## DOCUMENT:
Introduction

Canon EF 24-105mm f/4L IS USM was first announced in August of 2005, targeting event/street photographers who require a lens with moderate wide to medium telephoto coveraget range. The so called 'standard zoom' category of lenses is choke full of lenses from both original equipment manufacturers as well as third party independent manufacturers like Sigma and Tamron. The category remains very popular not only among pros and semi-pros, but also among novice, first-timers, who typically choose a standard zoom as their first lens due to its versatility. Yet despite so many choices out there, Canon EF 24-105mm f/4L IS USM was eagerly anticipated by many simply because it was one of the first professional (or 'L' type in Canon jargon) grade stadard zooms with an image stabilization technology. Priced at ~US$1,050 (as of February 2007), the lens is not the cheapest among standard zooms, but still affordable for many who want a quality lens for daily use.

## EXERCISES TO COMPLETE:
(a) Answer these from the Canon EF 24-105mm introduction:
(i) In what month and year was the lens first announced?
(ii) Which two independent manufacturers does it name?
(iii) What approximate price does it give, and as of when?
(b) Write the next paragraph of the Canon EF 24-105mm introduction, following on from its last sentence.
The entries play no part in this.

## LISTING:
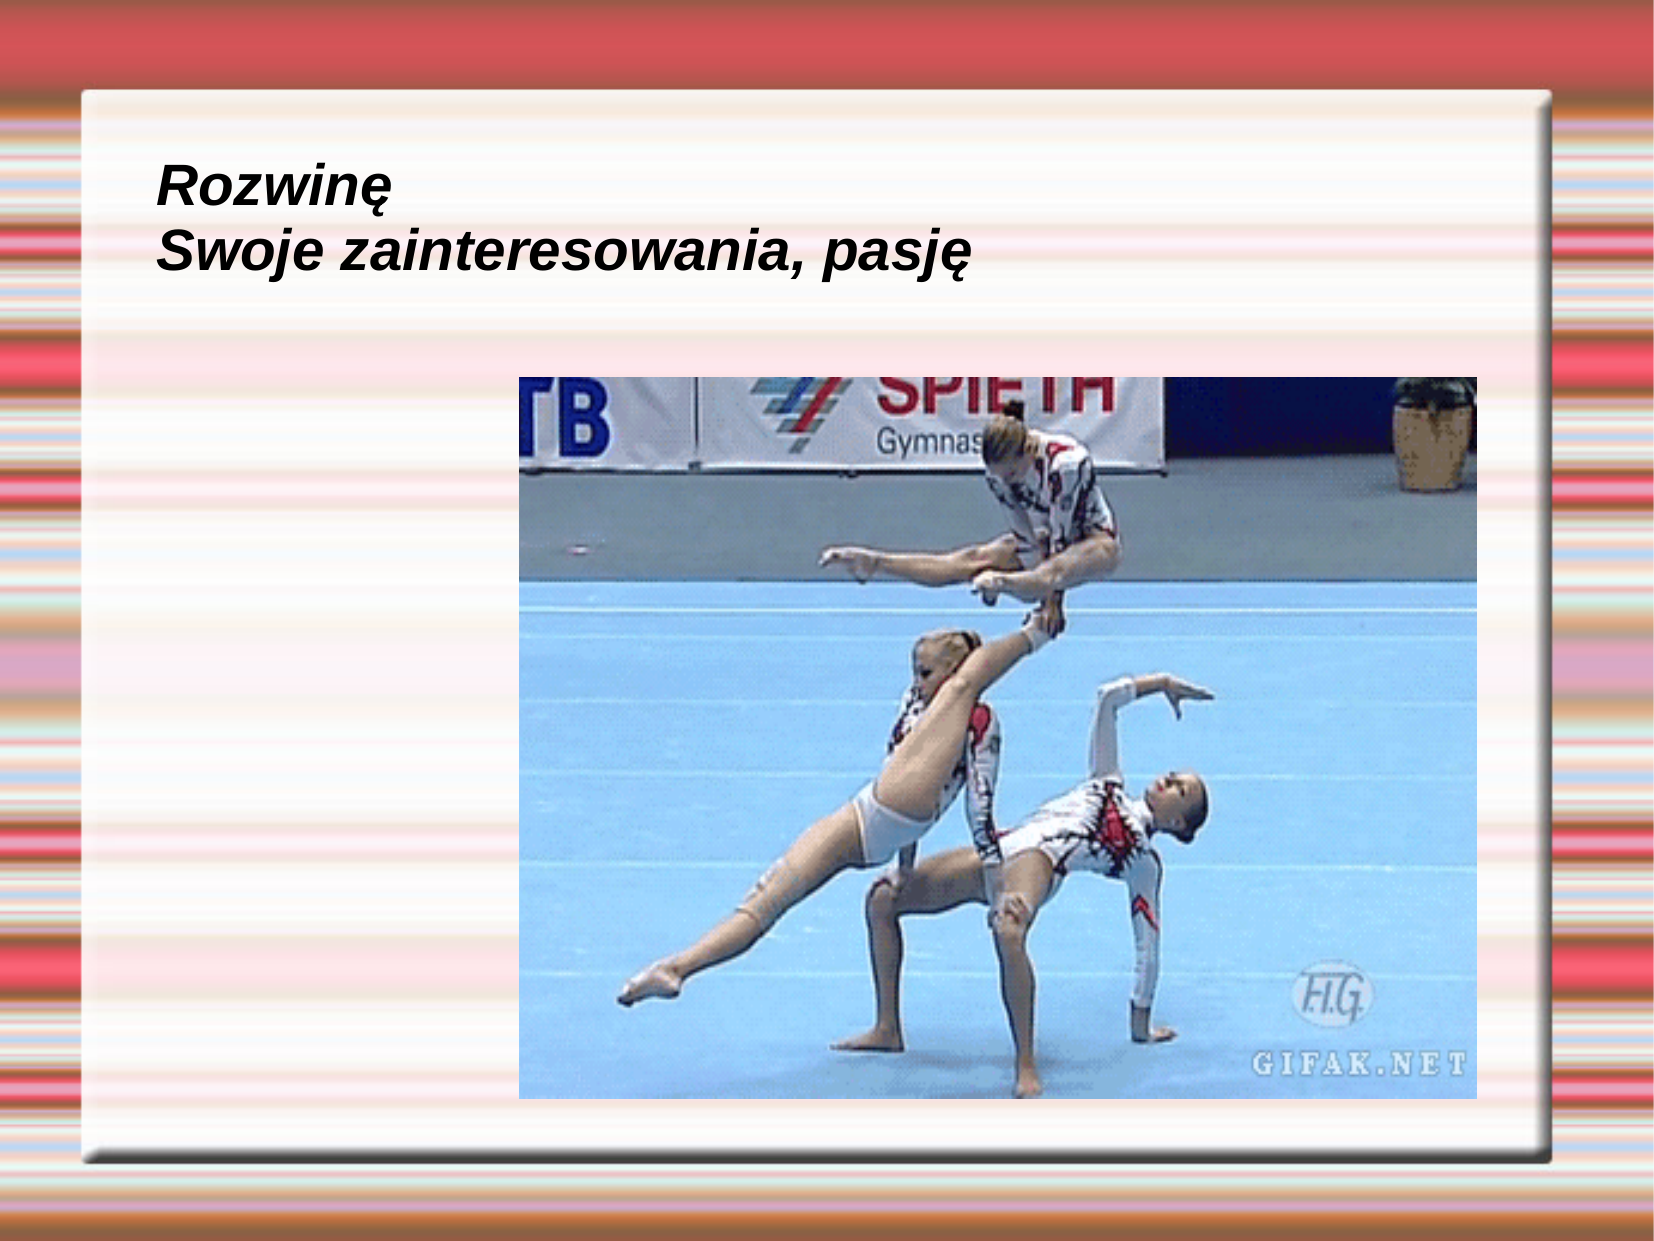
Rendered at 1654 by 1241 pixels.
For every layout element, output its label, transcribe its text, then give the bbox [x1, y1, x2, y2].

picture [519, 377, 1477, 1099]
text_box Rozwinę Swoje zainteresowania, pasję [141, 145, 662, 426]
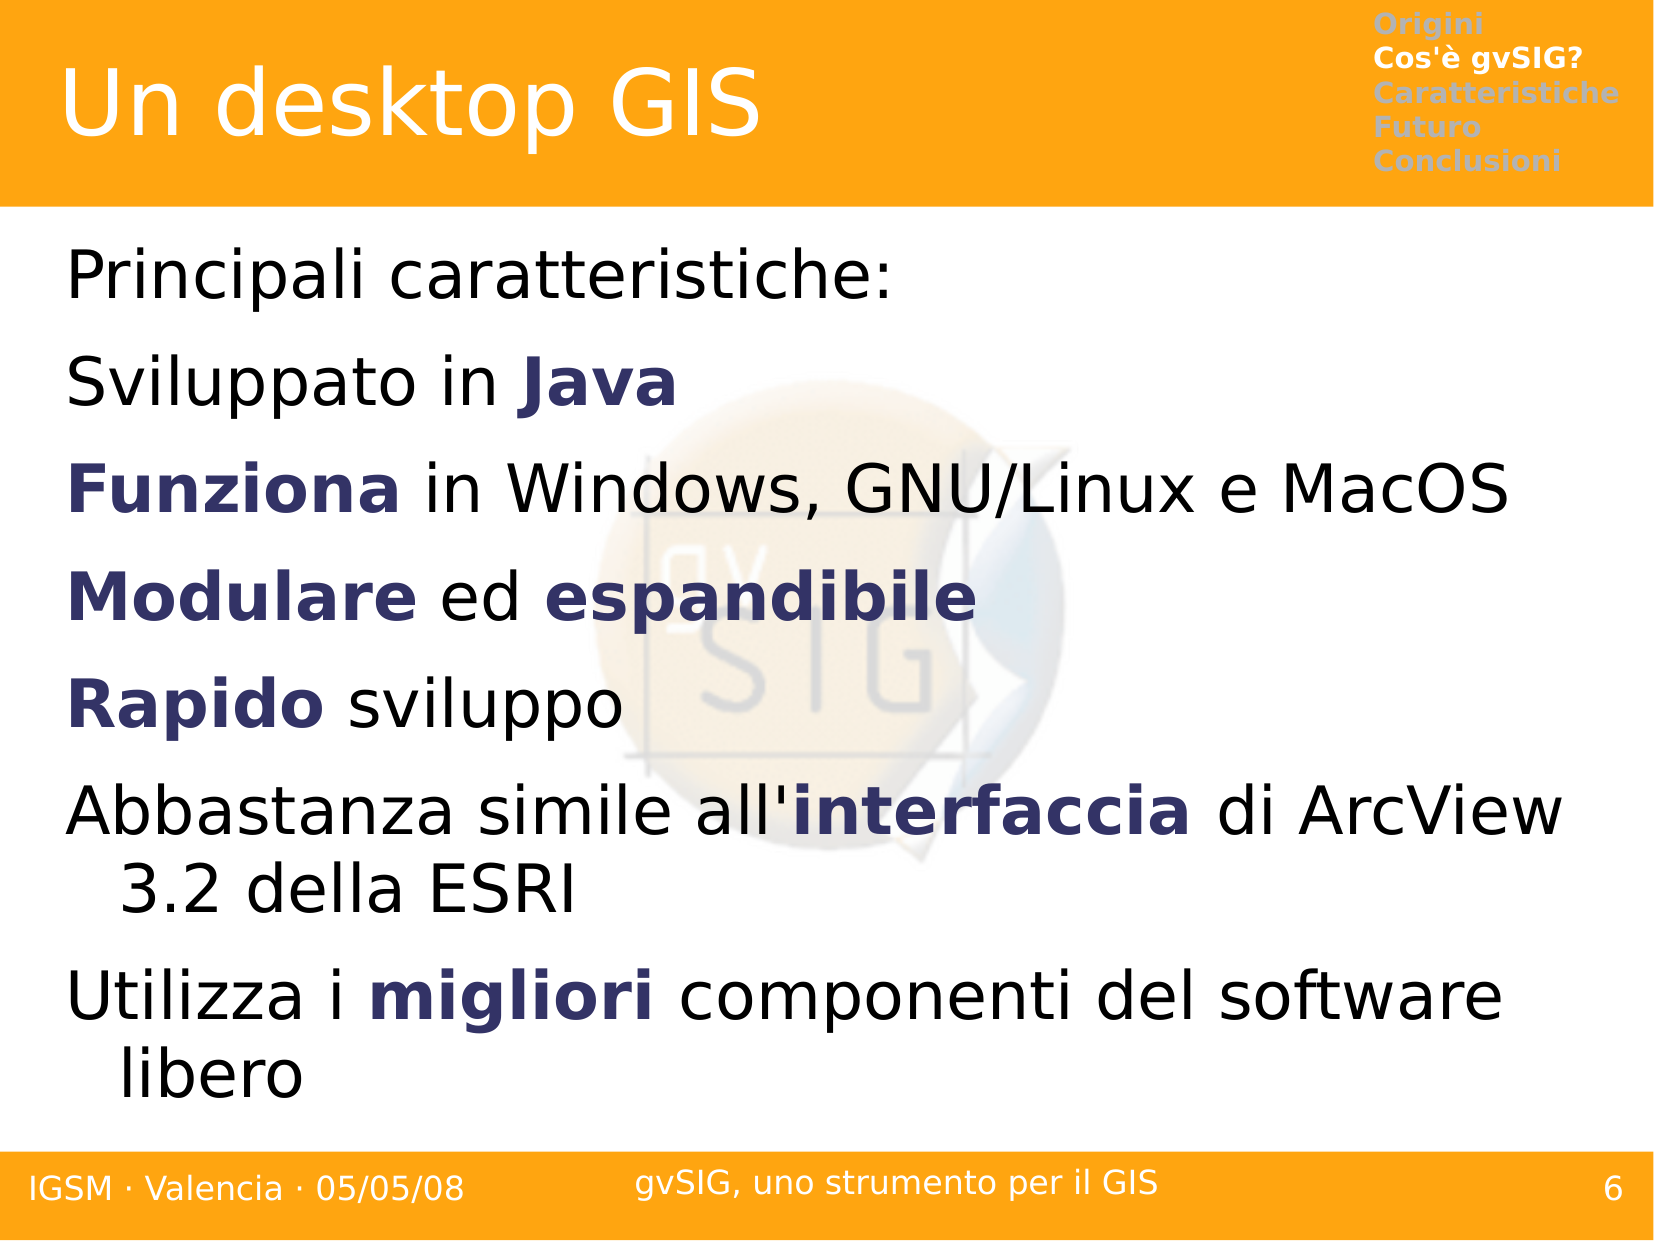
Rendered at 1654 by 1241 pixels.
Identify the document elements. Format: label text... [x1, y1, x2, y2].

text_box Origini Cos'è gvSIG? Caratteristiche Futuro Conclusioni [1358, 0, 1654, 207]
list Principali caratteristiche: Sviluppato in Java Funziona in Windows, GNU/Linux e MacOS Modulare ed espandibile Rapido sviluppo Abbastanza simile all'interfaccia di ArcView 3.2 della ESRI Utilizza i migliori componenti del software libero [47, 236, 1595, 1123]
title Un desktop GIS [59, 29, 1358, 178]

* * *

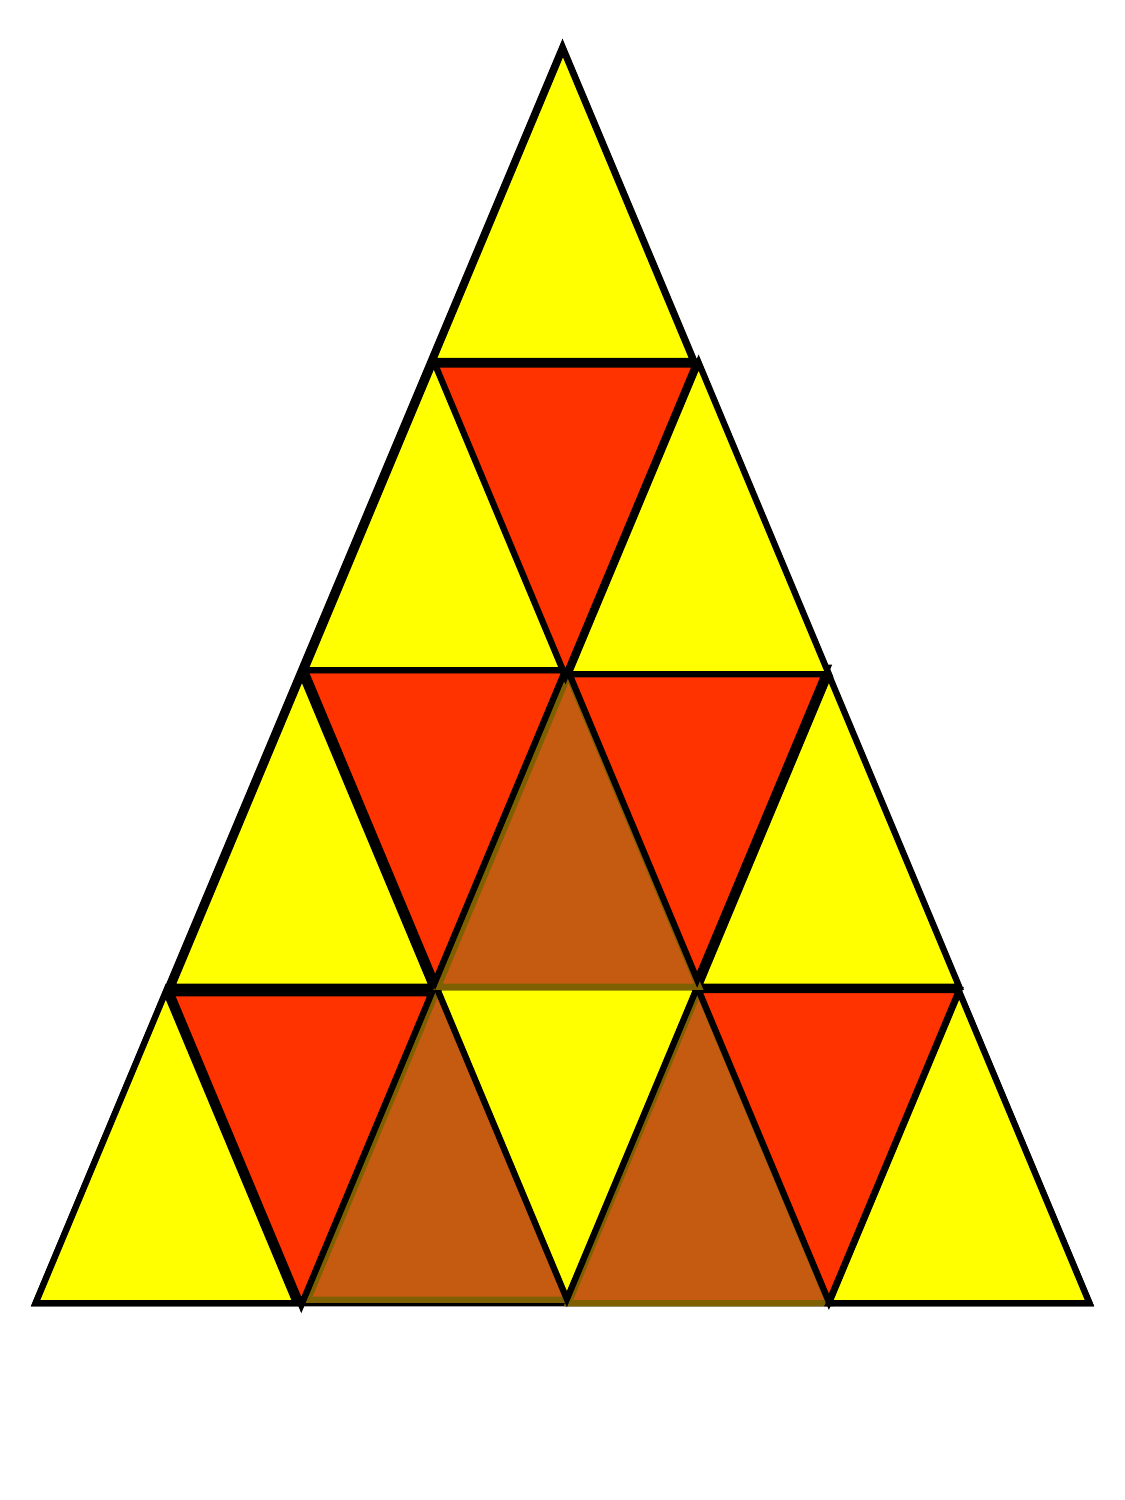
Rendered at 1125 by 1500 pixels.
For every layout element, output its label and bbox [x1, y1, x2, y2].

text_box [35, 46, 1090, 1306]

* * *

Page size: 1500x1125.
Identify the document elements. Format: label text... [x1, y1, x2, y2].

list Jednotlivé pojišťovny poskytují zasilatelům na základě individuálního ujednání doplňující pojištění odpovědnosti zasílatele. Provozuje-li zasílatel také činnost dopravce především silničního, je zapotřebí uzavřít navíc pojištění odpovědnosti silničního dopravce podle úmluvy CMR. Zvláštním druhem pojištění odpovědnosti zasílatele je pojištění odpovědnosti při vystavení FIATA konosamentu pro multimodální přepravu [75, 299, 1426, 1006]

## ANSWERS TO THE EXERCISES:
(a)
(i) August 2005
(ii) Sigma and Tamron
(iii) About US$1,050, as of February 2007

(b)
The optical construction of the lens consists of the lens consists of 16 elements in 12 groups - certainly not a trivial configuration, even for a zoom. This includes a single Super-UD and three aspherical lenses, designed to minimize various  forms of aberrations and reduce distortion at wider angles. The build quality of the lens is simply superb, typical of Canon's other L grade lenses, the barrel is made of hardened plastic with nice black finish, fully ruberrized zoom and focus rings, and full sealing against dust and moisture. The lens weighs 670g (23.6oz) and measures 83.5 x 107mm (3.3 x 4.2in), although the lens extends during zooming towards the long end of the supported range, adding extra 3 or 4cm. At this size and weight, EF 24-105mm f/4L IS USM is not the smallest or lightest standard zoom out there, so some users (especially those of you owning a Leica M) might cringe at the idea of using this lens for descrete street photography.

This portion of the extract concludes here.